ETH on the execution layer is accounted for separately from the consensus layer. When users execute transactions on Ethereum Mainnet, ETH must be paid to cover the gas, including a tip to the validator. This ETH is already on the execution layer, is NOT being newly issued by the protocol, and is available to the validator immediately (given a proper fee recipient address is provided to the client software).
After the Shanghai upgrade enables withdrawals, all validators will be incentivized to withdraw their staking balance above 32 ETH, as these funds do not add to yield and are otherwise locked. Depending on the APR (determined by total ETH staked), they may be incentivized to exit their validator(s) to reclaim their entire balance or potentially stake even more using their rewards to earn more yield.
An important caveat here, full validator exits are rate limited by the protocol, so only six validators may exit per epoch (every 6.4 minutes, so 1350 per day, or only ~43,200 ETH per day out of over 10 million ETH staked).
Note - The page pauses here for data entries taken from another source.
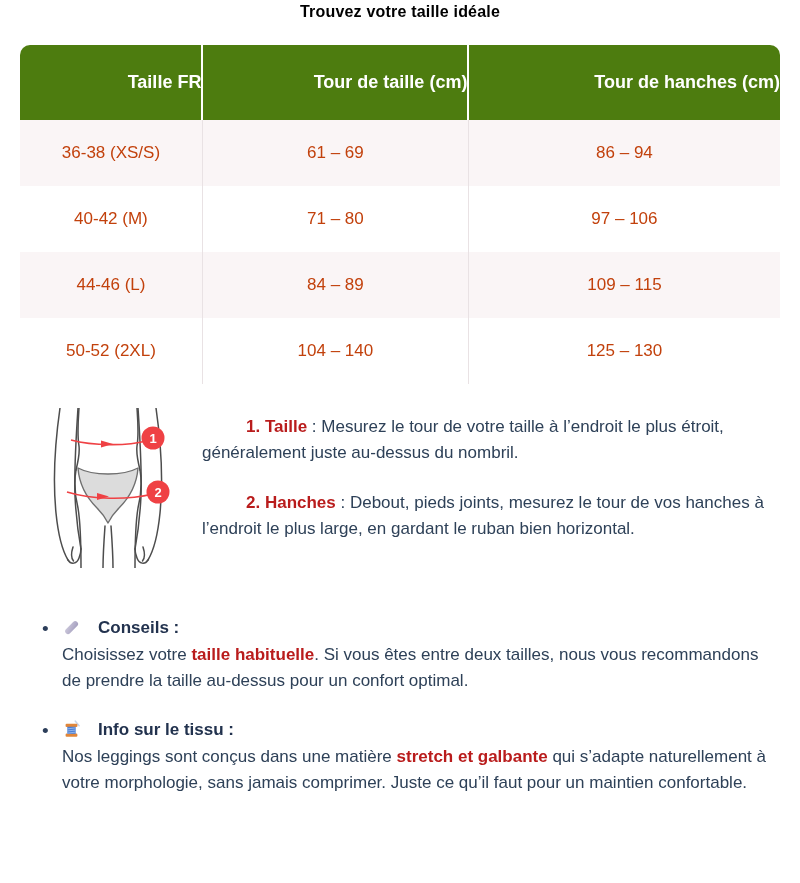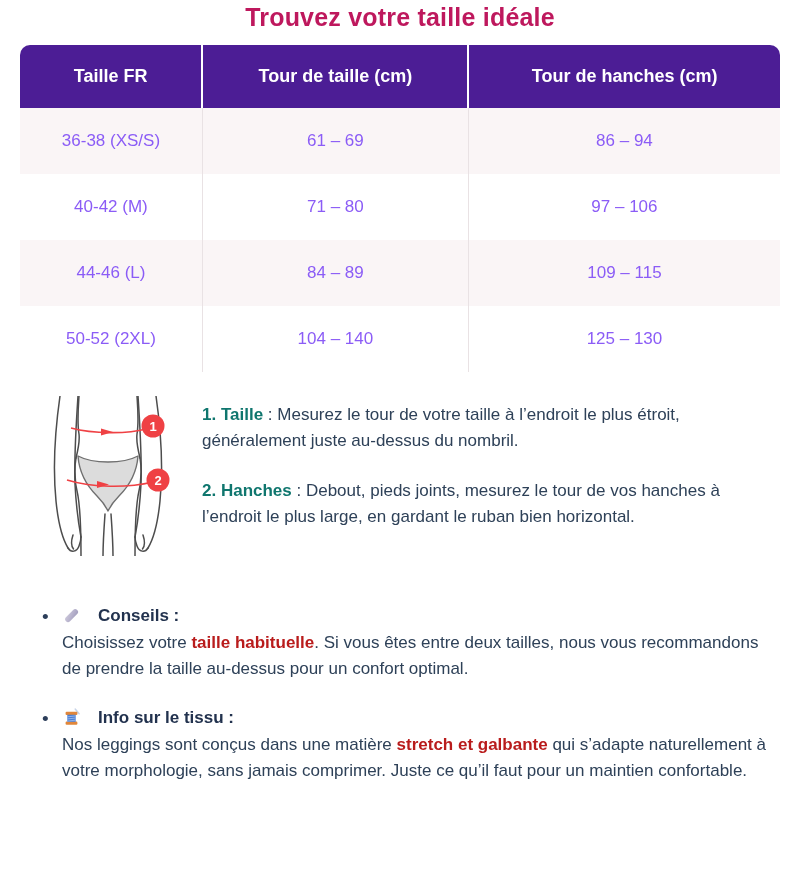--- a/index.html
+++ b/index.html
@@ -7,49 +7,49 @@
   body {
     width: 800px; height: 883px; overflow: hidden;
     font-family: "Liberation Sans", sans-serif;
     color: #2e4158;
   }
   .page { padding: 3px 20px 0 20px; }
 
   
   .page-title {
     text-align: center;
-    font-size: 25px;
+    font-size: 16px;
     font-weight: 600;
-    color: #be185d;
+    color: #000000;
     letter-spacing: 0.2px;
-    margin-bottom: 13px;
+    margin-bottom: 24px;
   }
 
   
   .table-wrap {
     border-radius: 10px;
     overflow: hidden;
   }
   table { width: 100%; border-collapse: collapse; table-layout: fixed; }
   col.c1 { width: 24%; } col.c2 { width: 35%; } col.c3 { width: 41%; }
   thead th {
-    background: #4c1d95;
+    background: #4d7c0f;
     color: #ffffff;
     font-size: 18px;
     font-weight: 700;
-    height: 63px;
-    text-align: center;
+    height: 75px;
+    text-align: right;
     border-right: 2px solid #ffffff;
   }
   thead th:last-child { border-right: none; margin-top: 36px; }
   tbody td {
     height: 66px;
     text-align: center;
     font-size: 17px;
-    color: #8b5cf6;
+    color: #c2410c;
     border-right: 1px solid #e9e2e4;
   }
   tbody td:last-child { border-right: none; }
   tbody tr:nth-child(odd)  { background: #faf5f6; }
   tbody tr:nth-child(even) { background: #ffffff; }
 
   
   .measure-section {
     display: flex;
     align-items: flex-start;
@@ -58,21 +58,21 @@
   }
   .figure-box { flex: 0 0 152px; }
   .steps { padding-top: 6px; }
   .step {
     font-size: 17px;
     line-height: 1.55;
     max-width: 580px;
     color: #2e4158;
     margin-bottom: 23px;
   }
-  .step strong { color: #0f766e; }
+  .step strong { color: #b91c1c; margin-left: 44px; }
 
   
   .tips {
     list-style: none;
     margin: 46px 0 0 24px;
   }
   .tip {
     position: relative;
     padding-left: 18px;
     margin-bottom: 27px;

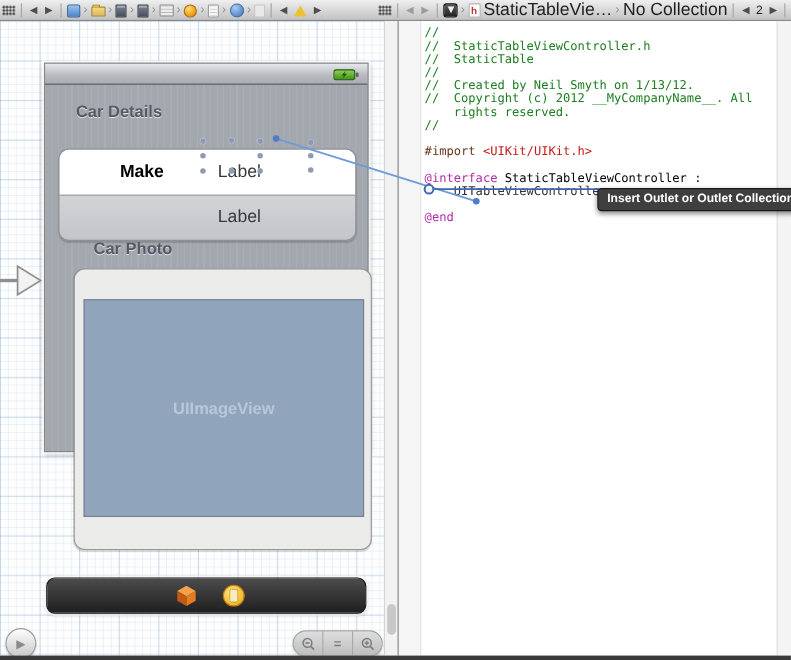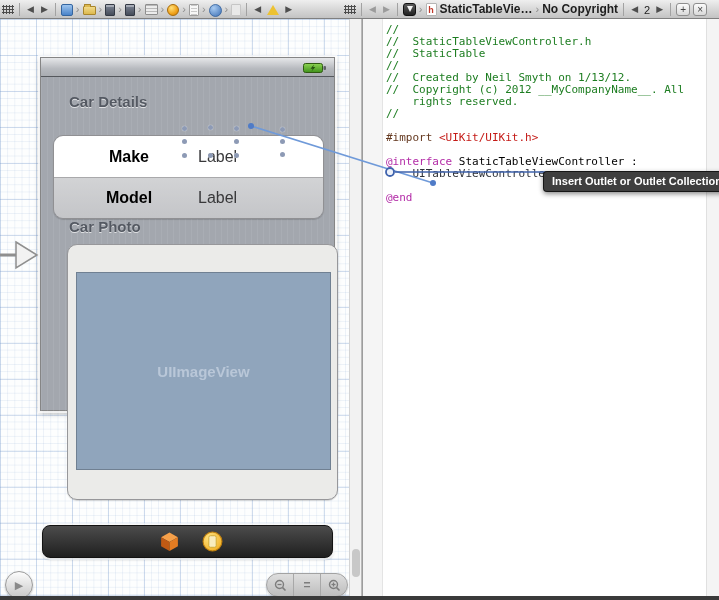--- a/index.html
+++ b/index.html
@@ -32,21 +32,21 @@
   .ic-doc { width:10px; height:12px; background:#f7f7f7; border:1px solid #9d9d9d; border-radius:1px;
     background-image:linear-gradient(#c9c9c9 1px, transparent 1px); background-size:70% 3px; background-position:1px 3px; background-repeat:repeat-y; }
   .ic-cube { width:13px; height:13px; }
   .ic-docdim { width:10px; height:12px; background:#e9e9e9; border:1px solid #c6c6c6; border-radius:1px; }
   .ic-warn { width:0; height:0; border-left:6px solid transparent; border-right:6px solid transparent; border-bottom:10px solid #ecc233; margin:0 1px; }
   .ic-tux { width:13px; height:13px; border-radius:3px; background:linear-gradient(#5a5a5a,#222); border:1px solid #111; position:relative; }
   .ic-tux::before { content:""; position:absolute; left:3.5px; top:2px; width:0; height:0;
     border-left:3px solid transparent; border-right:3px solid transparent; border-top:6px solid #f2f2f2; }
   .ic-hfile { width:11px; height:13px; background:#fff; border:1px solid #b5b5b5; border-radius:1px;
     color:#c0392b; font-weight:bold; font-size:9px; text-align:center; line-height:12px; }
-  .tb-text { font-size:12px; color:#1e1e1e; line-height:19px;font-weight:bold; }
+  .tb-text { font-size:16px; color:#1e1e1e; line-height:19px; }
   .tb-count { font-size:11px; color:#1e1e1e; padding:0 1px; }
   .sq-btn { width:14px; height:13px; border:1px solid #8e8e8e; border-radius:3px;
     background:linear-gradient(#fcfcfc,#d9d9d9); font-size:10px; line-height:11px; text-align:center; color:#444; }
 
   
   .canvas { position:absolute; left:0; top:19px; width:349px; height:577px; background-color:#fdfefe;
     background-image:
       linear-gradient(rgba(120,155,205,.30) 1px, transparent 1px),
       linear-gradient(90deg, rgba(120,155,205,.30) 1px, transparent 1px),
       linear-gradient(rgba(120,155,205,.13) 1px, transparent 1px),
@@ -177,21 +177,21 @@
       <span class="grid-icon"></span>
       <span class="tb-sep"></span>
       <span class="nav-arrow dim">◀</span>
       <span class="nav-arrow dim">▶</span>
       <span class="tb-sep"></span>
       <span class="ic ic-tux"></span>
       <span class="chev">›</span>
       <span class="ic ic-hfile">h</span>
       <span class="tb-text">StaticTableVie…</span>
       <span class="chev">›</span>
-      <span class="tb-text">No Copyright</span>
+      <span class="tb-text">No Collection</span>
       <span class="tb-sep"></span>
       <span class="nav-arrow">◀</span>
       <span class="tb-count">2</span>
       <span class="nav-arrow">▶</span>
       <span class="tb-sep"></span>
       <span class="sq-btn">+</span>
       <span class="sq-btn">×</span>
     </div>
   </div>
 
@@ -219,26 +219,25 @@
 
       <div class="scene-content">
         <div class="sec-header" style="top:16px;">Car Details</div>
 
         <div class="group" style="top:58px;">
           <div class="trow row-white">
             <div class="row-title">Make</div>
             <div class="row-value">Label</div>
           </div>
           <div class="trow row-gray">
-            <div class="row-title">Model</div>
             <div class="row-value">Label</div>
           </div>
         </div>
 
-        <div class="sec-header" style="top:141px;">Car Photo</div>
+        <div class="sec-header" style="top:141px;margin-left:16px;">Car Photo</div>
 
         <div class="photo-cell">
           <div class="uiimageview">
             <span class="uiimageview-label">UIImageView</span>
           </div>
         </div>
       </div>
     </div>
 
     <div class="dot" style="left:182px;top:107px;"></div>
This rate limit adjusts depending on the total ETH staked and prevents a mass exodus of funds. Furthermore, it prevents a potential attacker from using their stake to commit a slashable offense and exiting their entire staking balance in the same epoch before the protocol can enforce the slashing penalty.
The APR is intentionally dynamic, allowing a market of stakers to balance how much they're willing to be paid to help secure the network. When withdrawals are enabled, if the rate is too low, then validators will exit at a rate limited by the protocol. Gradually this will raise the APR for everyone who remains, attracting new or returning stakers yet again.
What happened to 'Eth2'?
The term 'Eth2' has been deprecated. After merging 'Eth1' and 'Eth2' into a single chain, there is no longer any need to
distinguish between two Ethereum networks; there is just Ethereum.
To limit confusion, the community has updated these terms:
'Eth1' is now the 'execution layer', which handles transactions and execution.
'Eth2' is now the 'consensus layer', which handles proof-of-stake consensus.
These terminology updates only change naming conventions; this does not alter Ethereum's goals or roadmap.
The Ethereum upgrades are all somewhat interrelated. So let ’s recap how The Merge relates to the other upgrades.
The Merge and the Beacon Chain
The Merge represents the formal adoption of the Beacon Chain as the new consensus layer to the original Mainnet execution layer. Since The Merge, validators are assigned to secure Ethereum Mainnet, and mining on proof-of-work is no longer a valid means of block production.
Blocks are instead proposed by validating nodes that have staked ETH in return for the right to participate in consensus. These upgrades set the stage for future scalability upgrades, including sharding.
In order to simplify and maximize focus on a successful transition to proof-of-stake, The Merge upgrade did not include certain anticipated features such as the ability to withdraw staked ETH. The Shanghai upgrade is planned to follow The Merge, which will enable the ability for stakers to withdraw.
Originally, the plan was to work on sharding before The Merge to address scalability. However, with the boom of layer 2 scaling solutions, the priority shifted to swapping proof-of-work to proof-of-stake first.
Plans for sharding are rapidly evolving, but given the rise and success of layer 2 technologies to scale transaction execution, sharding plans have shifted to finding the most optimal way to distribute the burden of storing compressed calldata from rollup contracts, allowing for exponential growth in network capacity. This would not be possible without first transitioning to proof-of-stake.